I loved the standard shape they used for the cakes. It was a rectangular oblong thing with a swoosh that they would frost differently to get different themes.
Look! It’s a whale! and Santa! And a Leprechaun! And the Easter bunny! And a woman going to the bathroom!
Carvel was the only ice cream store around when I was a kid. Every so often, my family would bring home sundaes on a Friday night. My god, they were good. Their soft-serve was great. I haven’t been within 3000 miles of one in 10 years, though…
Joe
I seem to recall running into a little Carvel place in the Las Vegas airport last fall…I remember getting a vanilla milkshake, which was pretty lousy. Way too much milk, not enough ice cream. All they had was soft serve, I believe, so no ice cream by the scoop.

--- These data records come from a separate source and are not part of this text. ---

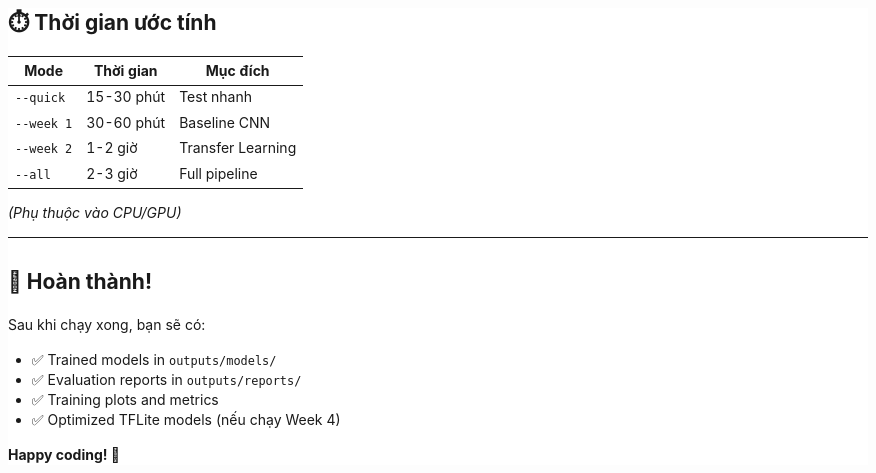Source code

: ## ⏱️ Thời gian ước tính

| Mode | Thời gian | Mục đích |
|------|-----------|----------|
| `--quick` | 15-30 phút | Test nhanh |
| `--week 1` | 30-60 phút | Baseline CNN |
| `--week 2` | 1-2 giờ | Transfer Learning |
| `--all` | 2-3 giờ | Full pipeline |

*(Phụ thuộc vào CPU/GPU)*

---

## 🎉 Hoàn thành!

Sau khi chạy xong, bạn sẽ có:
- ✅ Trained models in `outputs/models/`
- ✅ Evaluation reports in `outputs/reports/`
- ✅ Training plots and metrics
- ✅ Optimized TFLite models (nếu chạy Week 4)

**Happy coding! 🚀**

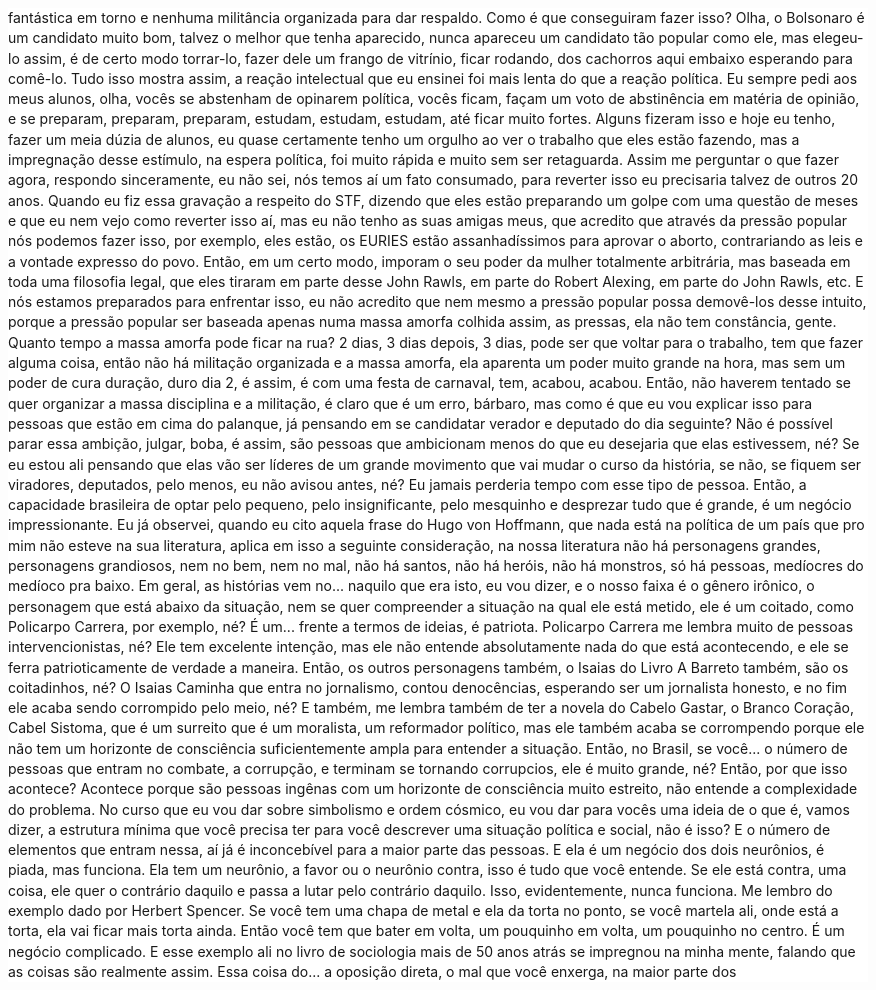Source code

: fantástica em torno e nenhuma militância organizada para dar respaldo. Como é que conseguiram fazer isso? Olha, o Bolsonaro é um candidato muito bom, talvez o melhor que tenha aparecido, nunca apareceu um candidato tão popular como ele, mas elegeu-lo assim, é de certo modo torrar-lo, fazer dele um frango de vitrínio, ficar rodando, dos cachorros aqui embaixo esperando para comê-lo. Tudo isso mostra assim, a reação intelectual que eu ensinei foi mais lenta do que a reação política. Eu sempre pedi aos meus alunos, olha, vocês se abstenham de opinarem política, vocês ficam, façam um voto de abstinência em matéria de opinião, e se preparam, preparam, preparam, estudam, estudam, estudam, até ficar muito fortes. Alguns fizeram isso e hoje eu tenho, fazer um meia dúzia de alunos, eu quase certamente tenho um orgulho ao ver o trabalho que eles estão fazendo, mas a impregnação desse estímulo, na espera política, foi muito rápida e muito sem ser retaguarda. Assim me perguntar o que fazer agora, respondo sinceramente, eu não sei, nós temos aí um fato consumado, para reverter isso eu precisaria talvez de outros 20 anos. Quando eu fiz essa gravação a respeito do STF, dizendo que eles estão preparando um golpe com uma questão de meses e que eu nem vejo como reverter isso aí, mas eu não tenho as suas amigas meus, que acredito que através da pressão popular nós podemos fazer isso, por exemplo, eles estão, os EURIES estão assanhadíssimos para aprovar o aborto, contrariando as leis e a vontade expresso do povo. Então, em um certo modo, imporam o seu poder da mulher totalmente arbitrária, mas baseada em toda uma filosofia legal, que eles tiraram em parte desse John Rawls, em parte do Robert Alexing, em parte do John Rawls, etc. E nós estamos preparados para enfrentar isso, eu não acredito que nem mesmo a pressão popular possa demovê-los desse intuito, porque a pressão popular ser baseada apenas numa massa amorfa colhida assim, as pressas, ela não tem constância, gente. Quanto tempo a massa amorfa pode ficar na rua? 2 dias, 3 dias depois, 3 dias, pode ser que voltar para o trabalho, tem que fazer alguma coisa, então não há militação organizada e a massa amorfa, ela aparenta um poder muito grande na hora, mas sem um poder de cura duração, duro dia 2, é assim, é com uma festa de carnaval, tem, acabou, acabou. Então, não haverem tentado se quer organizar a massa disciplina e a militação, é claro que é um erro, bárbaro, mas como é que eu vou explicar isso para pessoas que estão em cima do palanque, já pensando em se candidatar verador e deputado do dia seguinte? Não é possível parar essa ambição, julgar, boba, é assim, são pessoas que ambicionam menos do que eu desejaria que elas estivessem, né? Se eu estou ali pensando que elas vão ser líderes de um grande movimento que vai mudar o curso da história, se não, se fiquem ser viradores, deputados, pelo menos, eu não avisou antes, né? Eu jamais perderia tempo com esse tipo de pessoa. Então, a capacidade brasileira de optar pelo pequeno, pelo insignificante, pelo mesquinho e desprezar tudo que é grande, é um negócio impressionante. Eu já observei, quando eu cito aquela frase do Hugo von Hoffmann, que nada está na política de um país que pro mim não esteve na sua literatura, aplica em isso a seguinte consideração, na nossa literatura não há personagens grandes, personagens grandiosos, nem no bem, nem no mal, não há santos, não há heróis, não há monstros, só há pessoas, medíocres do medíoco pra baixo. Em geral, as histórias vem no... naquilo que era isto, eu vou dizer, e o nosso faixa é o gênero irônico, o personagem que está abaixo da situação, nem se quer compreender a situação na qual ele está metido, ele é um coitado, como Policarpo Carrera, por exemplo, né? É um... frente a termos de ideias, é patriota. Policarpo Carrera me lembra muito de pessoas intervencionistas, né? Ele tem excelente intenção, mas ele não entende absolutamente nada do que está acontecendo, e ele se ferra patrioticamente de verdade a maneira. Então, os outros personagens também, o Isaias do Livro A Barreto também, são os coitadinhos, né? O Isaias Caminha que entra no jornalismo, contou denocências, esperando ser um jornalista honesto, e no fim ele acaba sendo corrompido pelo meio, né? E também, me lembra também de ter a novela do Cabelo Gastar, o Branco Coração, Cabel Sistoma, que é um surreito que é um moralista, um reformador político, mas ele também acaba se corrompendo porque ele não tem um horizonte de consciência suficientemente ampla para entender a situação. Então, no Brasil, se você... o número de pessoas que entram no combate, a corrupção, e terminam se tornando corrupcios, ele é muito grande, né? Então, por que isso acontece? Acontece porque são pessoas ingênas com um horizonte de consciência muito estreito, não entende a complexidade do problema. No curso que eu vou dar sobre simbolismo e ordem cósmico, eu vou dar para vocês uma ideia de o que é, vamos dizer, a estrutura mínima que você precisa ter para você descrever uma situação política e social, não é isso? E o número de elementos que entram nessa, aí já é inconcebível para a maior parte das pessoas. E ela é um negócio dos dois neurônios, é piada, mas funciona. Ela tem um neurônio, a favor ou o neurônio contra, isso é tudo que você entende. Se ele está contra, uma coisa, ele quer o contrário daquilo e passa a lutar pelo contrário daquilo. Isso, evidentemente, nunca funciona. Me lembro do exemplo dado por Herbert Spencer. Se você tem uma chapa de metal e ela da torta no ponto, se você martela ali, onde está a torta, ela vai ficar mais torta ainda. Então você tem que bater em volta, um pouquinho em volta, um pouquinho no centro. É um negócio complicado. E esse exemplo ali no livro de sociologia mais de 50 anos atrás se impregnou na minha mente, falando que as coisas são realmente assim. Essa coisa do... a oposição direta, o mal que você enxerga, na maior parte dos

[Billy Crystal as Tom Carvel/]For Father’s Day, buy your dad the tie cake. . . It’s the same mold as the whale cake. As I am talking to you sir, I am hawking in the vanilla.[/BCaTC]
Yeah, Carvel is just a nostalgic memory for me. Their ice cream definitely falls into the category of “stuff I loved as a kid that I don’t like now.”
After Boy Scout troop meetings we’d all go to the Carvel’s on Bell Blvd in Queens. Great stuff. Much better than Dairy Queen.
The only better soft serve I recall was on the Brooklyn - Staten Island ferry, which we took to get to Pouch Boy Scout camp before the Verazanno Bridge was built. Wonderful stuff.
The soft-serve ice cream itself is nothing special, but the chocolate crumbles in the cakes are terrific.
And what, no love for their Flying Saucers?
Carvel was a big treat when I was a kid. There are one or two locally, and I go there from time to time.
The big selling point of Carvel is its richness. I’ve had other soft ice cream (or frozen custard, as some call it), but no one touches Carvel for the density and smoothness.
It’s all about the crunchies.
You got a ribbon for the Pig’s Trough, which I believe was a 5 or 6 scoop banana split. The 30 scoop monstrosity was The Zoo (they ran around with it on a stretcher, and had an ear splitting siren going), and I’d be damned impressed if your Dad ate one by himself.